Kiev : pourquoi les lieux de culte sont-ils devenus des cibles de guerre ?
Alors que les frappes s'intensifient entre la Russie et l'Ukraine, c'est un chef d'œuvre du patrimoine religieux qui a été la cible de tirs dans la nuit du dimanche 14 au lundi 15 juin. La cathédrale de la Dormition, à Kiev, a pris feu suite à une attaque russe. Depuis le début du conflit, des centaines d'édifices religieux ont été touchés. Pourquoi les lieux de cultes sont-ils visés ?
La cathédrale de la Dormition de la laure des Grottes de Kiev, endommagée à la suite d'une attaque massive menée par la Russie, le 15/06/2026 ©Virginie Nguyen Hoang/ Hans LucasLes frappes russes ont endommagé la cathédrale de la Dormition. Un incendie a ravagé une partie de l'édifice, classé au patrimoine mondial de l'UNESCO. Le sommet a été détruit et le sort des fresques de l'iconostase inférieure suscite également des inquiétudes.
Cette attaque s'ajoute à une longue série de destructions et de dégradations touchant des édifices religieux depuis le début de l'invasion russe en Ukraine. Un lieu de culte, ce n'est pas simplement un bâtiment. C'est aussi des personnes qui s'y retrouvent pour y prier, particulièrement pour prier en faveur de la paix. Ce sont des personnes qui ne sont pas armées, les fidèles qui s'y réunissent.
Un lieu historique et vivant
La cathédrale de la Dormition est l'un des joyaux de la religion orthodoxe à Kiev. Elle se situe au sein de l'ensemble monastique de la Laure des Grottes, un lieu emblématique de l'histoire chrétienne ukrainienne. Ce sanctuaire demeure aujourd'hui un lieu de culte actif, fréquenté par des évêques, des moines et de nombreux fidèles. C'est un lieu historique très important pour l'Église en Ukraine, mais également un lieu toujours vivant. Devant la cathédrale, les photographies de personnes tuées au combat rappellent le poids de la guerre.
Le site revêt ainsi une dimension mémorielle importante. « S'attaquer à tout lieu de culte, c'est une grave atteinte au droit international et plus encore à la vie des communautés chrétiennes qui s'y réunissent », déclare Monseigneur Hugues de Woillemont, directeur général de l'Œuvre d'Orient, qui se trouvait déjà en Ukraine il y a un mois. Dans un communiqué, l'UNESCO a indiqué craindre des dégâts importants aussi bien à l'extérieur qu'à l'intérieur de l'édifice. Sur les images aériennes, on voit que le toit a été partiellement détruit.
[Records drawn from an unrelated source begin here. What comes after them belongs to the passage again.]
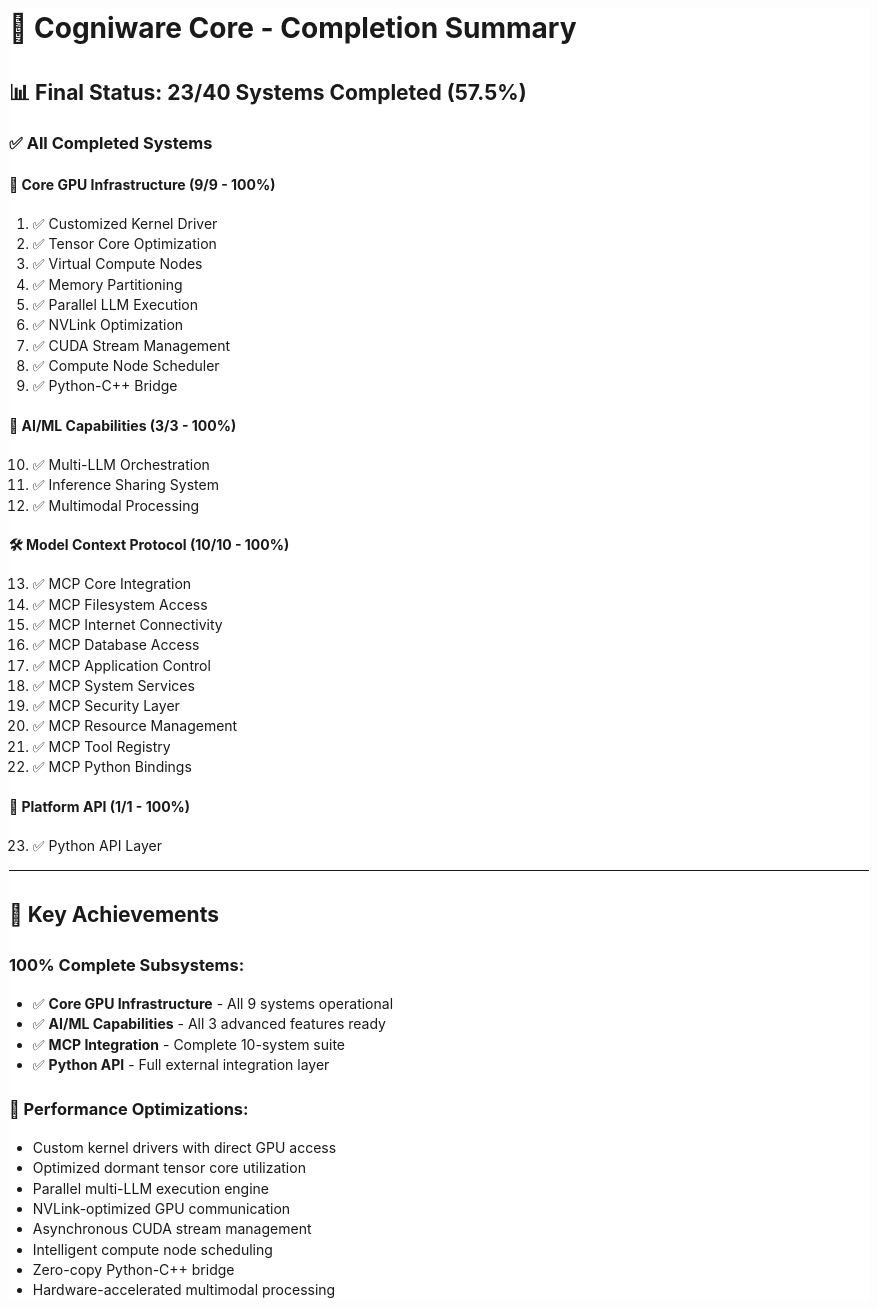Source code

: # 🎉 Cogniware Core - Completion Summary

## 📊 Final Status: 23/40 Systems Completed (57.5%)

### ✅ All Completed Systems

#### 🔧 Core GPU Infrastructure (9/9 - 100%)
1. ✅ Customized Kernel Driver
2. ✅ Tensor Core Optimization  
3. ✅ Virtual Compute Nodes
4. ✅ Memory Partitioning
5. ✅ Parallel LLM Execution
6. ✅ NVLink Optimization
7. ✅ CUDA Stream Management
8. ✅ Compute Node Scheduler
9. ✅ Python-C++ Bridge

#### 🤖 AI/ML Capabilities (3/3 - 100%)
10. ✅ Multi-LLM Orchestration
11. ✅ Inference Sharing System
12. ✅ Multimodal Processing

#### 🛠️ Model Context Protocol (10/10 - 100%)
13. ✅ MCP Core Integration
14. ✅ MCP Filesystem Access
15. ✅ MCP Internet Connectivity
16. ✅ MCP Database Access
17. ✅ MCP Application Control
18. ✅ MCP System Services
19. ✅ MCP Security Layer
20. ✅ MCP Resource Management
21. ✅ MCP Tool Registry
22. ✅ MCP Python Bindings

#### 🐍 Platform API (1/1 - 100%)
23. ✅ Python API Layer

---

## 🎯 Key Achievements

### 100% Complete Subsystems:
- ✅ **Core GPU Infrastructure** - All 9 systems operational
- ✅ **AI/ML Capabilities** - All 3 advanced features ready
- ✅ **MCP Integration** - Complete 10-system suite
- ✅ **Python API** - Full external integration layer

### 🚀 Performance Optimizations:
- Custom kernel drivers with direct GPU access
- Optimized dormant tensor core utilization
- Parallel multi-LLM execution engine
- NVLink-optimized GPU communication
- Asynchronous CUDA stream management
- Intelligent compute node scheduling
- Zero-copy Python-C++ bridge
- Hardware-accelerated multimodal processing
Une façade de la cathédrale a également été éventrée.
Des centaines de sites religieux touchés
Dans cette guerre entre la Russie et l'Ukraine, le patrimoine religieux est loin d'être épargné. L'ONU a répertorié, il y a quelques mois, 150 sites qu'elle a pu elle-même visiter et constater. Mais le chiffre qui circule est beaucoup plus élevé. Sur plusieurs médias, on parle de 500 sites et édifices religieux qui sont touchés par cette guerre.
Les conséquences de ces attaques sont visibles dans de nombreuses régions du pays. Dès 2022, plusieurs églises situées près de Kiev portaient déjà les traces des combats et des impacts de balles. « En fait, ce n'est pas nouveau, c'est une arme de guerre et s'attaquer aux chrétiens et aux autres religions d'ailleurs est toujours un fait très grave qu'il nous faut dénoncer. Nous défendons la protection des lieux de culte lors de tout conflit », insiste Mgr Hugues de Woillemont. Le métropolite Épiphane de Kiev, primat de l'Église orthodoxe d'Ukraine, a quant à lui dénoncé « un crime contre l'humanité, l'histoire et la chrétienté ».
La protection des lieux de culte demeure donc une priorité dans les conflits armés. Au-delà des pierres, ce sont aussi des communautés vivantes, des lieux de mémoire et des symboles spirituels qui sont visés.